Curious if anyone has noticed this before and if there’s a known solution of some sort. I’ve been playing with adding partial-pooling of the variances in hierarchical models (typical implementations like SUG1.13 leave these variances unpooled) and I consistently encounter a few post-warmup divergences even with very long warmup.

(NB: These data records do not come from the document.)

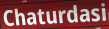
ChaturdasiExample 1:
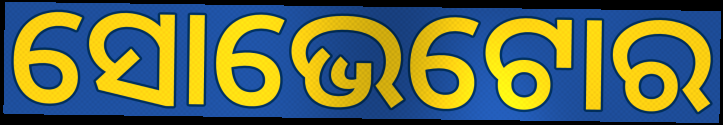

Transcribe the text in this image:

ସୋଭେଟୋର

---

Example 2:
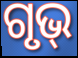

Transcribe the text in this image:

ଗୃଭ୍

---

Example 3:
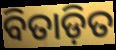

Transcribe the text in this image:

ବିତାଡ଼ିତ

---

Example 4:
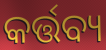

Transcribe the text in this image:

କର୍ତ୍ତବ୍ୟ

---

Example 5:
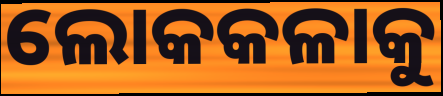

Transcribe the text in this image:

ଲୋକକଳାକୁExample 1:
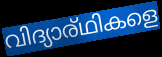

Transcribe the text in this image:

വിദ്യാര്ഥികളെ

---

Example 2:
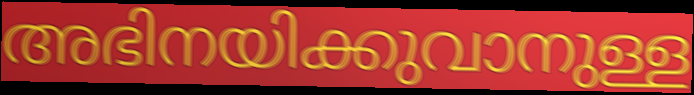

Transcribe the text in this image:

അഭിനയിക്കുവാനുള്ള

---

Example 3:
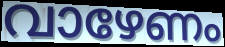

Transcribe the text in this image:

വാഴേണം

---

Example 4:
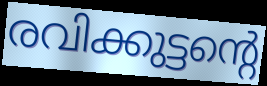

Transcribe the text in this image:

രവിക്കുട്ടന്റെ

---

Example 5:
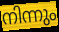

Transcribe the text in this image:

നിന്നും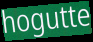
hogutte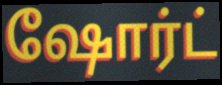
ஷோர்ட்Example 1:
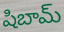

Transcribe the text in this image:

షిబామ్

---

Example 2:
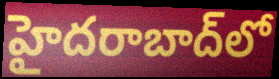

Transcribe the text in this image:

హైదరాబాద్‌లో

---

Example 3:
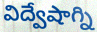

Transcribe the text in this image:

విద్వేషాగ్ని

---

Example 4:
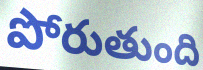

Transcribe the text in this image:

పోరుతుంది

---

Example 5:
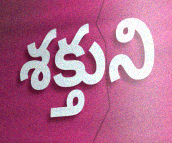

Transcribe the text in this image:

శక్తునిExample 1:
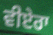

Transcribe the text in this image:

ਵੀਏਰਾ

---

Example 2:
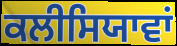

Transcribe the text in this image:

ਕਲੀਸਿਯਾਵਾਂ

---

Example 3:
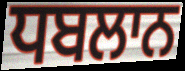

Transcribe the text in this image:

ਧਬਲਾਨ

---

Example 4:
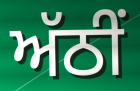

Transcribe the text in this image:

ਅੱਠੀਂ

For context here’s a simple hierarchical model with the pooled-variances part highlighted through comments:

```
data{
// nI: number of individuals
int<lower=2> nI ;
// nXc: number of condition-level predictors
int<lower=2> nXc ;
// rXc: number of rows in the condition-level predictor matrix
int<lower=nXc> rXc ;
// Xc: condition-level predictor matrix
matrix[rXc,nXc] Xc ;
// iXc: which individual is associated with each row in Xc
array[rXc] int<lower=1,upper=nI> iXc ;
// nY: num entries in the observation vector
int<lower=nI> nY ;
// Y: observations
vector[nY] Y ;
// yXc: which row in Xc is associated with each observation in Y
array[nY] int<lower=1,upper=rXc> yXc ;
}
transformed data{
// tXc: transposed copy of Xc
matrix[nXc,rXc] tXc = transpose(Xc) ;
}
parameters{
// locat_coef: coefficients associated with location of the Gaussian likelihood
vector[nXc] locat_coef ;
// indiv_locat_coef_sd: magnitude of variability among individuals within a group
vector<lower=0>[nXc] indiv_locat_coef_sd ;
// NOTE: indiv_locat_coef_sd is usually modelled in an unpooled manner whereby
// the individual elements don't mutually inform, ex:
// indiv_locat_coef_sd ~ std_normal() ;
// To partially-pool, we could do instead:
// indiv_locat_coef_sd ~ normal(m,s) ;
// Or maybe:
// indiv_locat_coef_sd ~ lognormal(lm,ls) ;
// Thus need two more parameters:
// mean_indiv_locat_coef_sd: mean of the normal population from which the
// values in indiv_locat_coef_sd are considered samples
real<lower=0> mean_indiv_locat_coef_sd ;
// mean_indiv_locat_coef_sd: sd of the normal population from which the
// values in indiv_locat_coef_sd are considered samples
real<lower=0> sd_indiv_locat_coef_sd ;
// helper_indiv_locat_coef: helper-variable for non-centered parameterization of indiv_locat_coef
matrix[nXc,nI] helper_indiv_locat_coef ;
// noise: SD of Gaussian likelihood
real<lower=0> noise ;
}
model{
////
// group-level structure
////
// standard-normal priors on all group-level coefficients
locat_coef ~ normal(0,10) ;
noise ~ weibull(2,1) ;
////
// individual-level structure
////
// priors for the hyper-parameters for partial-pooling of indiv_locat_coef_sd
mean_indiv_locat_coef_sd ~ std_normal() ;
sd_indiv_locat_coef_sd ~ std_normal() ;
// both normal & lognormal priors for indiv_locat_coef_sd seem to yield
// few-but-consistent divergences
indiv_locat_coef_sd ~ normal(mean_indiv_locat_coef_sd,sd_indiv_locat_coef_sd) ;
// indiv_locat_coef_sd ~ lognormal(mean_indiv_locat_coef_sd,sd_indiv_locat_coef_sd) ;
// indiv_locat_coef_ must have a standard-normal prior
to_vector(helper_indiv_locat_coef) ~ std_normal() ;
////
// observation-level structure
////
// observations as normal with common error variability and varying mean
Y ~ normal(
// in-place computation of the Gaussian locations implied by the coeffi-
// cients & contrasts associated with each observation.
columns_dot_product(
(
rep_matrix(locat_coef,nI)
+ (
rep_matrix(indiv_locat_coef_sd,nI)
.* helper_indiv_locat_coef
)
)[,iXc]
, tXc
)[yXc]
, noise
) ;
}
```

As the comments note, I seem to encounter divergences regardless of whether the partial-pooling is applied on the normal or log-normal scales. Any thoughts?